COA Physician Survey: Medicare Part B Proposals Will Harm Patients, Increase Costs and Bureaucracy
Author: Community Oncology Alliance
Recently, the Medicare Payment Advisory Commission (MedPAC) and other stakeholders have proposed changes to the Medicare Part B drug reimbursement policy. Two suggested approaches include:
- Revamping the previously tested Part B Competitive Acquisition Program, now dubbed by MedPAC, as the “Drug Value Program” (DVP). The DVP is described as a pharmacy benefit manager (PBM) -like model that would use a small number of private vendors to negotiate prices and offer providers shared savings. To be able to negotiate, DVP vendors would establish formularies and utilization management criteria.
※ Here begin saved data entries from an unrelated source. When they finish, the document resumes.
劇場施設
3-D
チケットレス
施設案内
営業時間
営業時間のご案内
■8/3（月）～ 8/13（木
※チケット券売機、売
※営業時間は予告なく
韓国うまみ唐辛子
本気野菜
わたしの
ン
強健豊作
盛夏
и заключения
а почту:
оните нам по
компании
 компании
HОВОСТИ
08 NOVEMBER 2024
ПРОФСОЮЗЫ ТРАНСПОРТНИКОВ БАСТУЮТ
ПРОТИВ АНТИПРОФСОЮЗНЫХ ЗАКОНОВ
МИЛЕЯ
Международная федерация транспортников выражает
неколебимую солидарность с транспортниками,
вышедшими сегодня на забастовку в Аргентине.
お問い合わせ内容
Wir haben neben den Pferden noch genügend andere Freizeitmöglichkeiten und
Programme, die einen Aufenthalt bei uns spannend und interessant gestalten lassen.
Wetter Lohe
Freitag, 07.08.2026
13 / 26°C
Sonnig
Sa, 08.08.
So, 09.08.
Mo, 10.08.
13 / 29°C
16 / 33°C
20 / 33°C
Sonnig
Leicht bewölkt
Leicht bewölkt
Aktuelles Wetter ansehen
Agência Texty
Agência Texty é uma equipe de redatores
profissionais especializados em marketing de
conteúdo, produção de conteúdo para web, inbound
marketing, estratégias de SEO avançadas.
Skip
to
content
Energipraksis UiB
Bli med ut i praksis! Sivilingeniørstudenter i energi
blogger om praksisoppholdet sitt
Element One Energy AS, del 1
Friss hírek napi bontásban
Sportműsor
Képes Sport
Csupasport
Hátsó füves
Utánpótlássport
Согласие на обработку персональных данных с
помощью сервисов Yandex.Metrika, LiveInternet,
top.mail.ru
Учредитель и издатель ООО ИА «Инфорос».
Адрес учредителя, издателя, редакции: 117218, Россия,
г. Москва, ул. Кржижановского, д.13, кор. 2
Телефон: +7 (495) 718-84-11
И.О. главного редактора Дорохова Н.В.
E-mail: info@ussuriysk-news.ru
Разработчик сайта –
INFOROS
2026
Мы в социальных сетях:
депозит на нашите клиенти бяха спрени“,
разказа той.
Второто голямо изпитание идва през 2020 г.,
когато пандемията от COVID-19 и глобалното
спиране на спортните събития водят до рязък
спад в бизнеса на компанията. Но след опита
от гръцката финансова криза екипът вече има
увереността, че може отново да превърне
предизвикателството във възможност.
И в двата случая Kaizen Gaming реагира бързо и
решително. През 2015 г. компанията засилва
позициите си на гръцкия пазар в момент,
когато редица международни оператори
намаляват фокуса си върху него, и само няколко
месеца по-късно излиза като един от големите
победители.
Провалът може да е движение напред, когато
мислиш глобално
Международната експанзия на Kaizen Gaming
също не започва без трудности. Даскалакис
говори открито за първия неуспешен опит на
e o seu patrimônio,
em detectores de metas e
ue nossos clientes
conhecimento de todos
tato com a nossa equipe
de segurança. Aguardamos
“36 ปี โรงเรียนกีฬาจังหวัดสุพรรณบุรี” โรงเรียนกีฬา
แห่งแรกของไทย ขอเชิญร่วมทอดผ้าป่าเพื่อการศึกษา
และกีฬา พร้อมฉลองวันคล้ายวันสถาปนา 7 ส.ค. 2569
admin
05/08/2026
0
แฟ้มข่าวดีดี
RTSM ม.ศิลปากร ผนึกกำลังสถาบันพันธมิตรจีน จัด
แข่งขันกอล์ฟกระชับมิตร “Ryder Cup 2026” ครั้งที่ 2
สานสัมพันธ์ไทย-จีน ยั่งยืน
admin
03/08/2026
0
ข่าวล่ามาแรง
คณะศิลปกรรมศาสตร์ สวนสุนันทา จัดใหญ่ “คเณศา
This program would be voluntary for providers, but the traditional average sales price add-on (currently 4.3%) would be gradually reduced.
- Moving physician-administered drugs out of the Part B program and into the Part D prescription drug benefit.
The Community Oncology Alliance (COA) recently commissioned a surveyi of 100 oncologists/hematologists and 50 rheumatologists about the drug payment proposals. The survey was fielded to gather provider perspectives on how these policies could affect patient access and affordability, provider prescribing and autonomy, and practice operations. Providers expressed the view that the types of programs proposed by MedPAC and others could impact their ability to treat patients and provide timely, affordable access to care
COA is concerned with the unintended consequences that these types of sweeping, uninformed changes to the Medicare program would have on patients.
Introducing third-party, PBM-type entities to Medicare Part B, or shifting some prescription drugs currently paid for under Part B to a Medicare Part D program that is dominated by PBMs, would be a fatal mistake.
The MedPAC proposal is oblivious to the scrutiny PBM middlemen are currently under for actually increasing costs to Medicare and beneficiaries as well as Part D drug prices. With the DVP proposal, PBM-type middlemen will be the ones to capture the profits, while beneficiaries and Medicare pay more. That is the lesson now being learned with Part D. Policymakers should be reining in PBM abuses, not increasing their power and influence.
While much of the debate over PBMs focuses on economics, there is often not enough discussion about the impact PBMs have on patients. The sad fact is that PBMs make more money by delaying or denying patients access to necessary medications. Every pill they stop from being dispensed is money they can pocket. COA has documented real-life patient horror stories from practices and physicians about patients battling cancer who have suffered at the hands of PBMs due to delayed coverage decisions, denial of coverage, arguments with physicians over proper treatment, and failure to receive medications in a timely manner. These concerns are clearly reflected in the results of the survey.
COA and community oncology are determined to find solutions to expensive therapies while ensuring that patients continue to receive the highest quality cancer care. As the front-line providers for the majority of Americans with cancer, community oncologists understand better than anyone the realities and problems with the increasing cost of cancer care.
History shows that the rush to make massive changes in our health care system can backfire and have unintended consequences for patients. The cancer care system is a perfect example of that. Americans today are experiencing unprecedented consolidation of our nation’s cancer care system into the much more expensive hospital setting, which has increased drug prices and negatively impacted patient access to cancer care, particularly in rural communities. The recently released 2018 COA Practice Impact Report found that, over the last decade, 1,653 community oncology clinics and/or practices have closed, been acquired by hospitals, undergone corporate mergers, or reported that they are struggling financially. Much of the consolidation and change in our nation’s cancer care system can be traced back to bad public policies and their unintended consequences.
COA and its member practices are seeking solutions using data, market facts, and the real- world medical experience of physicians, nurses, administrators, and others on the front lines of cancer care to craft viable, patient-centric solutions. This includes providing practices with the support that they need to succeed in the Centers for Medicare & Medicaid Innovation Oncology Care Model (OCM), as well as looking to the future by developing the OCM 2.0, a universal model of oncology payment reform.
The MedPAC recommendations are the antithesis of this and, if enacted, will only make the nation’s cancer care delivery system more unstable, unfriendly, and unaffordable for beneficiaries, Medicare, and taxpayers.